Last Friday, CVS sent out an email to customers offering “20% off your entire purchase in store or online*”.

*MOUSE PRINT:
“The 20% sale cannot be combined with another product sale running at the same time. You will receive the larger discount.” — disclaimer for online coupon use.
“*Excludes sale items.” — disclaimer for in-store coupon use.
Those exclusions are pretty limiting considering your “entire purchase” really is not covered. What makes them worse was the fact that those disclosures were not made anywhere in the email itself. You had to visit CVS.com to find them out.
Still worse were the seeming 40% off discounts promised off the regular price of “Red Hot Deals” featured on the landing page of CVS.com:

MrConsumer placed those three 40% items in his cart, but when checking the cart, the 40% discounts had completely disappeared. Well, maybe the right sale prices only show up when you are about to checkout?
*MOUSE PRINT:

Nope. Even on the very last page of the ordering process after providing a credit card number, all the 40% off items remained at full price.
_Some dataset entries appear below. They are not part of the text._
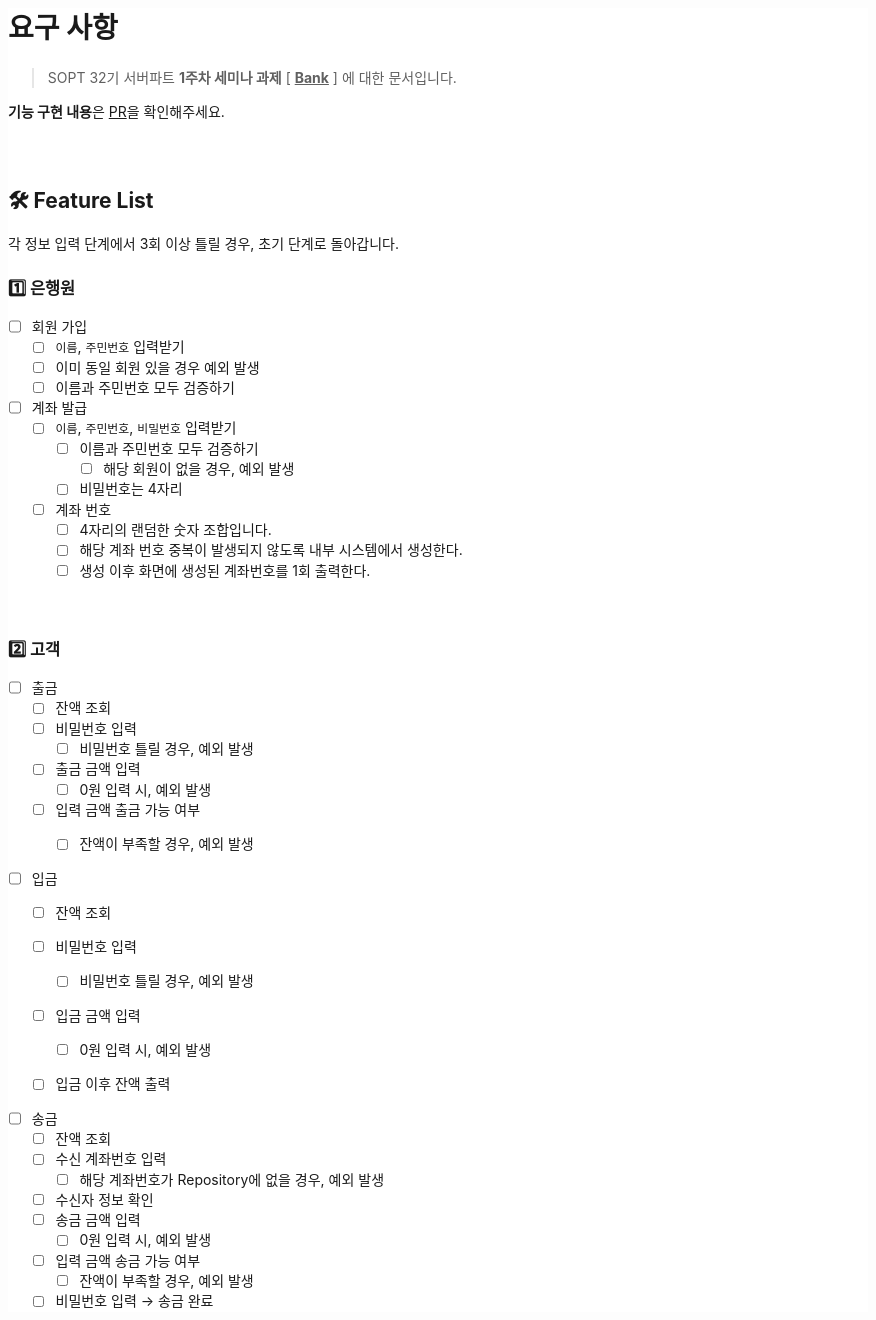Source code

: # 요구 사항

> SOPT 32기 서버파트 **1주차 세미나 과제** [ <u>**Bank**</u> ] 에 대한 문서입니다.

**기능 구현 내용**은 [PR]()을 확인해주세요.

<br/>


## 🛠 Feature List
각 정보 입력 단계에서 3회 이상 틀릴 경우, 초기 단계로 돌아갑니다.

### 1️⃣ 은행원 
- [ ] 회원 가입
    - [ ] `이름`, `주민번호` 입력받기
    - [ ] 이미 동일 회원 있을 경우 예외 발생
    - [ ] 이름과 주민번호 모두 검증하기

- [ ] 계좌 발급
  - [ ] `이름`, `주민번호`, `비밀번호` 입력받기
    - [ ] 이름과 주민번호 모두 검증하기
      - [ ] 해당 회원이 없을 경우, 예외 발생
    - [ ] 비밀번호는 4자리
  - [ ] 계좌 번호
    - [ ] 4자리의 랜덤한 숫자 조합입니다.
    - [ ] 해당 계좌 번호 중복이 발생되지 않도록 내부 시스템에서 생성한다.
    - [ ] 생성 이후 화면에 생성된 계좌번호를 1회 출력한다.

<br/>

### 2️⃣ 고객
- [ ] 출금
  - [ ] 잔액 조회
  - [ ] 비밀번호 입력
    - [ ] 비밀번호 틀릴 경우, 예외 발생
  - [ ] 출금 금액 입력
    - [ ] 0원 입력 시, 예외 발생
  - [ ] 입력 금액 출금 가능 여부
    - [ ] 잔액이 부족할 경우, 예외 발생


- [ ] 입금
  - [ ] 잔액 조회
  - [ ] 비밀번호 입력
    - [ ] 비밀번호 틀릴 경우, 예외 발생
  - [ ] 입금 금액 입력
    - [ ] 0원 입력 시, 예외 발생
  - [ ] 입금 이후 잔액 출력


- [ ] 송금
  - [ ] 잔액 조회 
  - [ ] 수신 계좌번호 입력
    - [ ] 해당 계좌번호가 Repository에 없을 경우, 예외 발생
  - [ ] 수신자 정보 확인
  - [ ] 송금 금액 입력
    - [ ] 0원 입력 시, 예외 발생
  - [ ] 입력 금액 송금 가능 여부
    - [ ] 잔액이 부족할 경우, 예외 발생
  - [ ] 비밀번호 입력 → 송금 완료
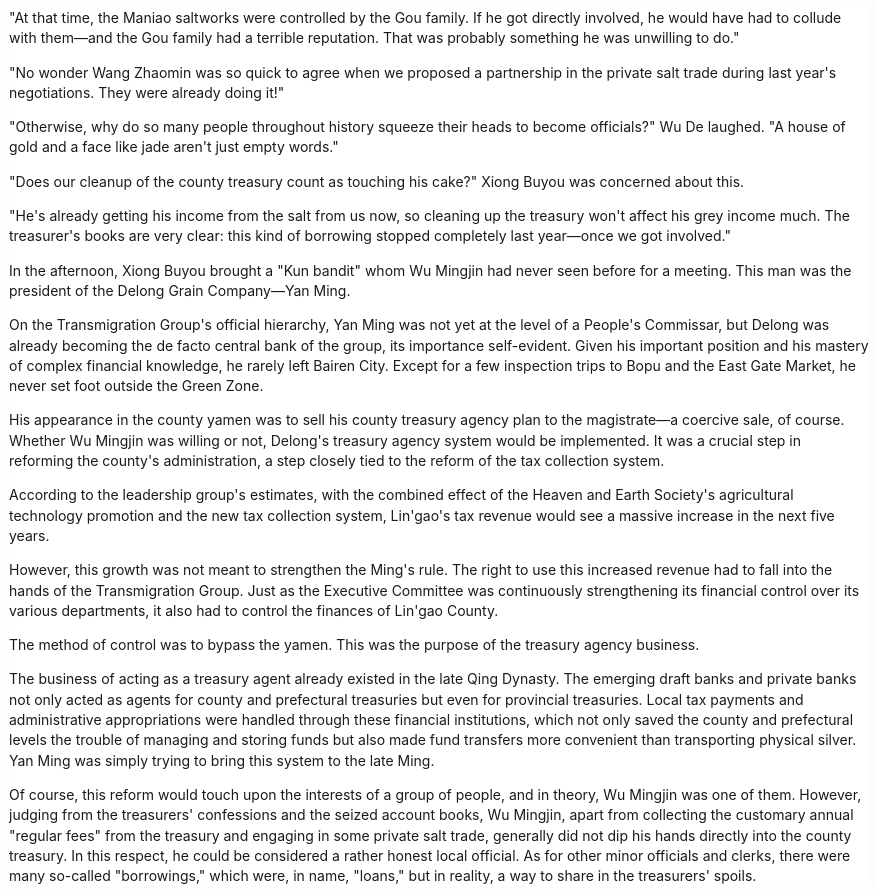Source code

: "At that time, the Maniao saltworks were controlled by the Gou family. If he got directly involved, he would have had to collude with them—and the Gou family had a terrible reputation. That was probably something he was unwilling to do."

"No wonder Wang Zhaomin was so quick to agree when we proposed a partnership in the private salt trade during last year's negotiations. They were already doing it!"

"Otherwise, why do so many people throughout history squeeze their heads to become officials?" Wu De laughed. "A house of gold and a face like jade aren't just empty words."

"Does our cleanup of the county treasury count as touching his cake?" Xiong Buyou was concerned about this.

"He's already getting his income from the salt from us now, so cleaning up the treasury won't affect his grey income much. The treasurer's books are very clear: this kind of borrowing stopped completely last year—once we got involved."

In the afternoon, Xiong Buyou brought a "Kun bandit" whom Wu Mingjin had never seen before for a meeting. This man was the president of the Delong Grain Company—Yan Ming.

On the Transmigration Group's official hierarchy, Yan Ming was not yet at the level of a People's Commissar, but Delong was already becoming the de facto central bank of the group, its importance self-evident. Given his important position and his mastery of complex financial knowledge, he rarely left Bairen City. Except for a few inspection trips to Bopu and the East Gate Market, he never set foot outside the Green Zone.

His appearance in the county yamen was to sell his county treasury agency plan to the magistrate—a coercive sale, of course. Whether Wu Mingjin was willing or not, Delong's treasury agency system would be implemented. It was a crucial step in reforming the county's administration, a step closely tied to the reform of the tax collection system.

According to the leadership group's estimates, with the combined effect of the Heaven and Earth Society's agricultural technology promotion and the new tax collection system, Lin'gao's tax revenue would see a massive increase in the next five years.

However, this growth was not meant to strengthen the Ming's rule. The right to use this increased revenue had to fall into the hands of the Transmigration Group. Just as the Executive Committee was continuously strengthening its financial control over its various departments, it also had to control the finances of Lin'gao County.

The method of control was to bypass the yamen. This was the purpose of the treasury agency business.

The business of acting as a treasury agent already existed in the late Qing Dynasty. The emerging draft banks and private banks not only acted as agents for county and prefectural treasuries but even for provincial treasuries. Local tax payments and administrative appropriations were handled through these financial institutions, which not only saved the county and prefectural levels the trouble of managing and storing funds but also made fund transfers more convenient than transporting physical silver. Yan Ming was simply trying to bring this system to the late Ming.

Of course, this reform would touch upon the interests of a group of people, and in theory, Wu Mingjin was one of them. However, judging from the treasurers' confessions and the seized account books, Wu Mingjin, apart from collecting the customary annual "regular fees" from the treasury and engaging in some private salt trade, generally did not dip his hands directly into the county treasury. In this respect, he could be considered a rather honest local official. As for other minor officials and clerks, there were many so-called "borrowings," which were, in name, "loans," but in reality, a way to share in the treasurers' spoils.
Had MrConsumer clicked the “submit order” button there, he would have been charged $42.47 for items that had been advertised for $25.47. That’s an overcharge of $17. This is the online equivalent of a scanner error where the store sign promised 40% off, but the items scanned regular price at the cash register.
CVS subsequently corrected their error, but who knows how many people might have been overcharged in the interim.
The lesson here is that just because an item is advertised on a website for a particular price, you must double-check to see whether that is the price that is actually charged once the item is in your cart and you are at the checkout.
Thank you for staying on top of CVS. I always thought there discounts and sales smelled like a scam.
I don’t trust any retailer that makes me use a card to get the real price for an item, and makes me pay an inflated price for not giving them my personal information. Who knows what other scams they’re pulling, as evidenced by this week’s post? CVS, Kroger, etc, can all take their stupid cards and stuff them. The local grocer down the street knows my name and my buying habits because he cares about his customers and pays attention to our needs, rather than holding my wallet hostage with some stupid card-scheme to get the info. When he offers a sale, you can guarantee I get the sale price and it’s a nice discount.